要領

要領のよさ、それもまた才能だから、その才能を枯渇させず、ただ育てていける人間は、ずっと要領よくいくんだろうなあ。

う、羨ましくなんてないんだからねっ。

http://d.hatena.ne.jp/imait/20090207/1234007720

羨ましくないといっていたけど、それは嘘だ。やっぱり要領のいいというのは、いいなあと思う。要領とは才能だといったのは、まぎれもない本心です。

たまさか、母と要領について話すことになったので、こっちにその内容を書いておこう。小学生のころからの友人は絵を描いていて、しかし彼は絵だけでは生活できない。だから絵を教える仕事なんかもしていて、母の通っている絵画の会の先生もやっているのでした(これは偶然ではなく、私が口利きしたからなんだけど)。

その彼は要領のあまりよくないタイプで、しかし彼は私を要領のいい人間だと思っているらしい、そう母に聞きました。えーっ、そりゃないよ。これが母と私の感想です。もし私が要領よかったら、もうちょっと手広く仕事してるから。というか、今、私は仕事をしていません。

友人が絵だけでは生計を立てられないように、私は私の本業では生計を立てられず、だから働きに出ているのです。その私の本業とはなにかというと音楽なのですが、これはもう営業力が大切です。とにかく知ってもらわないと話にならない。演奏するにせよ、教師になるにせよ、そういう人があるとアピールできないと仕事が発生しないんですね。私はそのアピールが苦手で、結果仕事がありません。

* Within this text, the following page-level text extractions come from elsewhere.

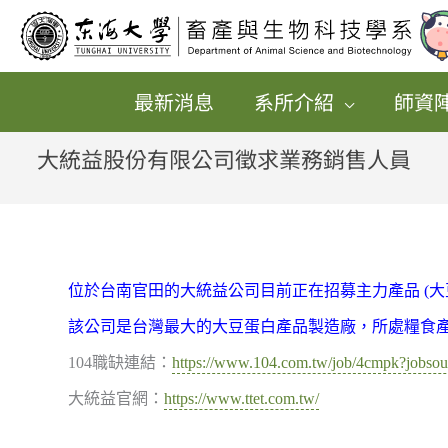
跳
至
主
最新消息
系所介紹
師資
要
內
大統益股份有限公司徵求業務銷售人員
容
位於台南官田的大統益公司目前正在招募主力產品 (大
該公司是台灣最大的大豆蛋白產品製造廠，所處糧食產業需
104職缺連結：
https://www.104.com.tw/job/4cmpk?jobso
大統益官網：
https://www.ttet.com.tw/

私以上に技量はあるのに、営業力が弱いため、仕事がない人はいっぱいいます。逆に、営業力の強さで技量に劣る人が成功したりもします。以前友人がいっていたのですが、ある版画家について、あの人は要領がいいから、それで成功した。もっと口の悪い人だと、枕営業だなんていいますね。実際のところは知りません。でも、そうすれば仕事がとれるとわかっていて、それでそれをするという選択をしたということが、その人の能力のひとつだと思うのです。コネを作るのがうまい人。顔が広く、それで成功する人。いろいろありますけど、それは確かに要領がいいのかも知れない。けれど、それを要領がいいといって、嫌悪しているだけでは始まらない。営業力に長けたライバルに対し、営業力のない自分はいったいどういう手を打てるのか。それを考えるべきなのではないか、私はそう思っています。

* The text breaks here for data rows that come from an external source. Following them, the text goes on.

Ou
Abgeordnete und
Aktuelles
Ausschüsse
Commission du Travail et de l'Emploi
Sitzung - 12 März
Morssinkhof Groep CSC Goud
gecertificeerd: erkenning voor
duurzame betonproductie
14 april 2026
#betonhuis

一番いいのは、黙っていても仕事が舞い込むような、圧倒的な技量を身につけることなんだと思うんだけど、それはきっと茨の道です。そもそも私はそんなに上手くないしね。だから、そうした自分に欠ける部分を別のことで補いたい。じゃあなにで補うかというと、正直よくわからない。その不足を補うためのなにかを見付けること、それは、友人だけでなく、他ならぬ自分にとっての課題であります。